- **Brano del documento**:

☆ ☆ ☆

I giovani, nella cultura mediorientale, incontravano le ragazze in età da marito al pozzo del villaggio mentre attingevano acqua e con esse cercavano di comunicare con parole, ma soprattutto con gli sguardi. Si pensi ad Eliezer, servo di Abramo. Morta la moglie Sara, Abramo si prodiga a cercare una moglie per suo figlio Isacco affidando l’arduo compito al suo servo fidato Eliezer, che giungendo alla prossimità di un pozzo che si trova nella città di Arran, incontra una giovane donna, Rebecca, che si rivela essere figlia del fratello di Abramo. “Ecco che Rebecca, (…) uscì fuori con la sua brocca sulla spalla. La fanciulla era molto bella ed era vergine (…) scese alla fontana, per riempire la brocca (…) Il servo di Abramo, intanto, la contemplava in silenzio, per vedere se era in lei che il Signore gli aveva fatto raggiungere lo scopo del suo viaggio” (Gn 24,15-16.21).
L’acqua è vista anche come elemento di purificazione rituale, non solo fisica ma anche spirituale. Questi riti purificatori affondano le loro radici alle origini della presenza dell’uomo sulla terra. Da qui la diffusione dei bagni rituali presenti in moltissime culture antiche: l’immersione nel Gange prescritta dall’Induismo, i “catini lustrali” nella città cretese di Cnosso, i bagni di purificazione che precedevano i Misteri Eleusini che rappresentavano il riposo e il risveglio della campagna. Fino ad arrivare al battesimo giudeo-cristiano che al valore puramente purificatore ed espiatorio dell’acqua, aggiunge una rigenerazione morale dell’agire umano che lava l’uomo dal peccato e lo fa risorgere a vita nuova.

☆ ☆ ☆

- **Contenuto del dataset**:
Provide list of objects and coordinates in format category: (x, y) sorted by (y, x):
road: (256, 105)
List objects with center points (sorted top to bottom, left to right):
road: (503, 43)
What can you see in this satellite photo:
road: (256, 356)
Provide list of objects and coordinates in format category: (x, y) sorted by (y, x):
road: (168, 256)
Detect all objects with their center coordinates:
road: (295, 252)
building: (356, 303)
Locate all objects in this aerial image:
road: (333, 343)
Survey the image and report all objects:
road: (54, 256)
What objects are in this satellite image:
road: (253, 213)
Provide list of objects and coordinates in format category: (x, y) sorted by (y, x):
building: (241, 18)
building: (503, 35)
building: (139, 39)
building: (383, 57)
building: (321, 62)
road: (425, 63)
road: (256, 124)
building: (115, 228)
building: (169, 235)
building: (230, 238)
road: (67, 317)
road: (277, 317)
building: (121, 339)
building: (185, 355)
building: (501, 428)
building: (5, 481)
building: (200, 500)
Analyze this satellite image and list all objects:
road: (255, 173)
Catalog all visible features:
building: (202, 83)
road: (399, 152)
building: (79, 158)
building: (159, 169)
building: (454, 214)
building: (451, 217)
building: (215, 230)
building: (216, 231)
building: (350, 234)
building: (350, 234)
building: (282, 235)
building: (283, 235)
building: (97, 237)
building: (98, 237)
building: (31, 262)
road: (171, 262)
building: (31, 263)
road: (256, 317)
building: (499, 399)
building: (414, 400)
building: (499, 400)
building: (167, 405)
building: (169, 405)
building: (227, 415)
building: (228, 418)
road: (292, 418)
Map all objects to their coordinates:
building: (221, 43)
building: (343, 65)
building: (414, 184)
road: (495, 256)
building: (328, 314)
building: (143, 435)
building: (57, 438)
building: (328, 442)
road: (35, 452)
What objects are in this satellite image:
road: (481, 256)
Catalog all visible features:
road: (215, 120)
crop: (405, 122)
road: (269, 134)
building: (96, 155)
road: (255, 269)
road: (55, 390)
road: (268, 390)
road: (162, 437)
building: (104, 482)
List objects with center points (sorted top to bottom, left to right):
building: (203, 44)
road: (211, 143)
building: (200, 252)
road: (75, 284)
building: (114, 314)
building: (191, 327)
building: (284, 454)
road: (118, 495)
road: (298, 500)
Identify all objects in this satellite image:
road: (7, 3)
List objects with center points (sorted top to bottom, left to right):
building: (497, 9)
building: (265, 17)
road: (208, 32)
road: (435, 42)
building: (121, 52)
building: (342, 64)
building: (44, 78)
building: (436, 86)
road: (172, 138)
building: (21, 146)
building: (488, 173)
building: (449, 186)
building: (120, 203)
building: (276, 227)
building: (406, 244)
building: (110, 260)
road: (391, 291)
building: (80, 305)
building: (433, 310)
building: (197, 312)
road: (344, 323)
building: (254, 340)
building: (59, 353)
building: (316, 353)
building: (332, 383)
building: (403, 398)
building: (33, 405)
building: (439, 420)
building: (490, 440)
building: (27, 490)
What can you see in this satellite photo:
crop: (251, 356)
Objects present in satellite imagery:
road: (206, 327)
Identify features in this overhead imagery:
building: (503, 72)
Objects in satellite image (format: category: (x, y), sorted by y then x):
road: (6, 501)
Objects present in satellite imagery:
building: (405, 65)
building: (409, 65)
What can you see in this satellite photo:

☆ ☆ ☆

- **Cosa si richiede**: Estragga dal brano sull'acqua la parte che si apre con le parole contenenti "L’acqua è vista" e si chiude con "a vita nuova.", riportandola senza alcuna modifica.

- **Problema risolto**:
L’acqua è vista anche come elemento di purificazione rituale, non solo fisica ma anche spirituale. Questi riti purificatori affondano le loro radici alle origini della presenza dell’uomo sulla terra. Da qui la diffusione dei bagni rituali presenti in moltissime culture antiche: l’immersione nel Gange prescritta dall’Induismo, i “catini lustrali” nella città cretese di Cnosso, i bagni di purificazione che precedevano i Misteri Eleusini che rappresentavano il riposo e il risveglio della campagna. Fino ad arrivare al battesimo giudeo-cristiano che al valore puramente purificatore ed espiatorio dell’acqua, aggiunge una rigenerazione morale dell’agire umano che lava l’uomo dal peccato e lo fa risorgere a vita nuova.